Sur les conclusions aux fins d’injonction et d’astreinte :

L’annulation prononcée par le présent jugement implique nécessairement, compte tenu du motif d’annulation qui la fonde, que le préfet de Seine-et-Marne délivre à Mme A... une carte de séjour temporaire portant la mention « vie privée et familiale ». Il y a lieu, par suite, d’enjoindre au préfet de Seine-et-Marne de délivrer à Mme A... un tel document dans un délai d’un mois à compter de la notification du présent jugement. Il n’y a pas lieu, dans les circonstances de l’espèce, d’assortir cette injonction d’une astreinte.


Sur les frais liés au litige :

Il y a lieu, dans les circonstances de l’espèce, en application des dispositions de l’article L. 761-1 du code de justice administrative, de mettre à la charge de l’Etat la somme de 1 200 euros au titre des frais exposés par Mme A... et non compris dans les dépens.



D E C I D E :

Article 1er : La décision implicite de rejet née du silence gardé par le préfet de Seine-et-Marne sur la demande tendant à la délivrance d’un titre de séjour déposée le 2 juin 2023 par Mme A... est annulée.

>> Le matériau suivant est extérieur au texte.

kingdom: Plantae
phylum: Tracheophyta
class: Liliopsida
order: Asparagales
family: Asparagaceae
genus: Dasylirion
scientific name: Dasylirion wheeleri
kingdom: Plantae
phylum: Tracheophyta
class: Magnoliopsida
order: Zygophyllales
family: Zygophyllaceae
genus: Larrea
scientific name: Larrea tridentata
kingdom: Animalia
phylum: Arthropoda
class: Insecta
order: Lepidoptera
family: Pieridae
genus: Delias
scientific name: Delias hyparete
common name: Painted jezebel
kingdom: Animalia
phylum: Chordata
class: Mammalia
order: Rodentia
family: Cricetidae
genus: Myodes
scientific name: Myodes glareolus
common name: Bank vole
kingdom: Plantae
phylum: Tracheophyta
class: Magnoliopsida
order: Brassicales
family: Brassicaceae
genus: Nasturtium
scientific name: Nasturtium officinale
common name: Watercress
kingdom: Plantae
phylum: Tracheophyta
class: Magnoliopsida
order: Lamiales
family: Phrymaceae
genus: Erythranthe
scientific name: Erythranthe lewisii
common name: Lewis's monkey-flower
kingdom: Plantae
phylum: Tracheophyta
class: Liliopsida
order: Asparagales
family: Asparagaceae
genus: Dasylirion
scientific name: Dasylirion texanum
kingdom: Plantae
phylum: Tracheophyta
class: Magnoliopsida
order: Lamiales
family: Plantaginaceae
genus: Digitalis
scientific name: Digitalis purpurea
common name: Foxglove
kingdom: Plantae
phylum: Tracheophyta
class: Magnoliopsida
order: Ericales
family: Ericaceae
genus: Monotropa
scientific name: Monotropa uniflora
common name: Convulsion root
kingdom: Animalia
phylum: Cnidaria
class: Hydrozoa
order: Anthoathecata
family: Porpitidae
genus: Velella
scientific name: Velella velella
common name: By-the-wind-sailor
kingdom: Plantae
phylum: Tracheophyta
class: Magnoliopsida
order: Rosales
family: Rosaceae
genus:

Article 2 : Il est enjoint au préfet de Seine-et-Marne de délivrer une carte de séjour temporaire portant la mention « vie privée et familiale » à Mme A... dans le délai d’un mois à compter de la notification du présent jugement.


Article 3 : L’Etat versera à Mme A... une somme de 1 200 euros au titre de l’article L. 761-1 du code de justice administrative.


Article 4 : Le surplus des conclusions de la requête est rejeté.





Article 5 : Le présent jugement sera notifié à Mme B... A... et au préfet de Seine-et-Marne.

Copie en sera transmise au ministre de l’intérieur.


Délibéré après l'audience du 10 novembre 2025, à laquelle siégeaient :

M. Rémy Combes, président,
Mme Marine Robin, conseillère,
Mme Héloïse Mathon, conseillère,

Rendu public par mise à disposition au greffe le 2 décembre 2025.





La rapporteure,





M. Robin





Le président,





R. CombesLa greffière,





L. Potin

La République mande et ordonne au préfet de Seine-et-Marne en ce qui le concerne ou à tous commissaires de justice à ce requis en ce qui concerne les voies de droit commun, contre les parties privées, de pourvoir à l'exécution de la présente décision.